--- What this task involves ---
Reproduce exactly, with no other output, every line of the data below from the line containing "through a 30" to the end, inclusive.

Data listing
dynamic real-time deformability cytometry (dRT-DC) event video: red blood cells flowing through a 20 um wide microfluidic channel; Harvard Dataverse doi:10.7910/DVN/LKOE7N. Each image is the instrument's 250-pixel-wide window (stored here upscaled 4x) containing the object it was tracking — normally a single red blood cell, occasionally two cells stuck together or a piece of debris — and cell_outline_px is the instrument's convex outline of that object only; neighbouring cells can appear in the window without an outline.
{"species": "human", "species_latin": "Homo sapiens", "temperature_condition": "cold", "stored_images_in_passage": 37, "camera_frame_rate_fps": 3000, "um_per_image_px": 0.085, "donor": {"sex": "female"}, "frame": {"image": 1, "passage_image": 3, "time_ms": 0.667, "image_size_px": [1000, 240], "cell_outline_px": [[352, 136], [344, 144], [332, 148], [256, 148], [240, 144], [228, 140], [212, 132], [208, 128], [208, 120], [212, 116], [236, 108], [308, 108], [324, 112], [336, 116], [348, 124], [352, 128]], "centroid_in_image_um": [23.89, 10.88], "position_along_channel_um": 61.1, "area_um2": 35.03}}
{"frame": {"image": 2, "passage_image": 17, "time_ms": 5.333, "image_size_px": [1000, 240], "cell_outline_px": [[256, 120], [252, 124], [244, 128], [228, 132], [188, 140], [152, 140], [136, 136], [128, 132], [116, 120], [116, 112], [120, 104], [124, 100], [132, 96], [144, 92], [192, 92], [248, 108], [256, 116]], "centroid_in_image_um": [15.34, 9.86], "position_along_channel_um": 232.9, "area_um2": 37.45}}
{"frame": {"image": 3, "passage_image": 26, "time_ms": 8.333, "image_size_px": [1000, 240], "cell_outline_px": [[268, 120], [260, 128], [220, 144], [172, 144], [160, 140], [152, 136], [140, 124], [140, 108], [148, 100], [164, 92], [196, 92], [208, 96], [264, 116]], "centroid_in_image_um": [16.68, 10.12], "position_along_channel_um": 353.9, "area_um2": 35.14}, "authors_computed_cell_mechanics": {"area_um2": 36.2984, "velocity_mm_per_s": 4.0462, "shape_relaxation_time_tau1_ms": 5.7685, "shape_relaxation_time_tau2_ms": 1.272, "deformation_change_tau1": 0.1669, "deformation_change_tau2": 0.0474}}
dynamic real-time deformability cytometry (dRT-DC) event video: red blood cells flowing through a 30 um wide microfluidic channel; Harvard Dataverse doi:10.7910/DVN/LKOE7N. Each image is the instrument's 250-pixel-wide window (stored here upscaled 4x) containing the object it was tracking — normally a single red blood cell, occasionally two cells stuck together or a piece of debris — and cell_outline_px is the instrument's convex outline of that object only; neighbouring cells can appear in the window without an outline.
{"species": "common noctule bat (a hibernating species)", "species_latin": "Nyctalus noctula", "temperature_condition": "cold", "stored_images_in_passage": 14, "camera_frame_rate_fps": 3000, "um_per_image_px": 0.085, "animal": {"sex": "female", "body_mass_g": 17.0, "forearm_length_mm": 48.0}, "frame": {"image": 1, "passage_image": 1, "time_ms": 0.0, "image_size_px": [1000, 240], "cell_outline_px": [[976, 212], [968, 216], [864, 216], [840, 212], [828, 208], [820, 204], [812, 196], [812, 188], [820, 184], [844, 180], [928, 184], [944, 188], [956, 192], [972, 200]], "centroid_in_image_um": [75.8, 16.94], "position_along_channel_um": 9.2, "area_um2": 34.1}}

--- Reply to the exercise ---
dynamic real-time deformability cytometry (dRT-DC) event video: red blood cells flowing through a 30 um wide microfluidic channel; Harvard Dataverse doi:10.7910/DVN/LKOE7N. Each image is the instrument's 250-pixel-wide window (stored here upscaled 4x) containing the object it was tracking — normally a single red blood cell, occasionally two cells stuck together or a piece of debris — and cell_outline_px is the instrument's convex outline of that object only; neighbouring cells can appear in the window without an outline.
{"species": "common noctule bat (a hibernating species)", "species_latin": "Nyctalus noctula", "temperature_condition": "cold", "stored_images_in_passage": 14, "camera_frame_rate_fps": 3000, "um_per_image_px": 0.085, "animal": {"sex": "female", "body_mass_g": 17.0, "forearm_length_mm": 48.0}, "frame": {"image": 1, "passage_image": 1, "time_ms": 0.0, "image_size_px": [1000, 240], "cell_outline_px": [[976, 212], [968, 216], [864, 216], [840, 212], [828, 208], [820, 204], [812, 196], [812, 188], [820, 184], [844, 180], [928, 184], [944, 188], [956, 192], [972, 200]], "centroid_in_image_um": [75.8, 16.94], "position_along_channel_um": 9.2, "area_um2": 34.1}}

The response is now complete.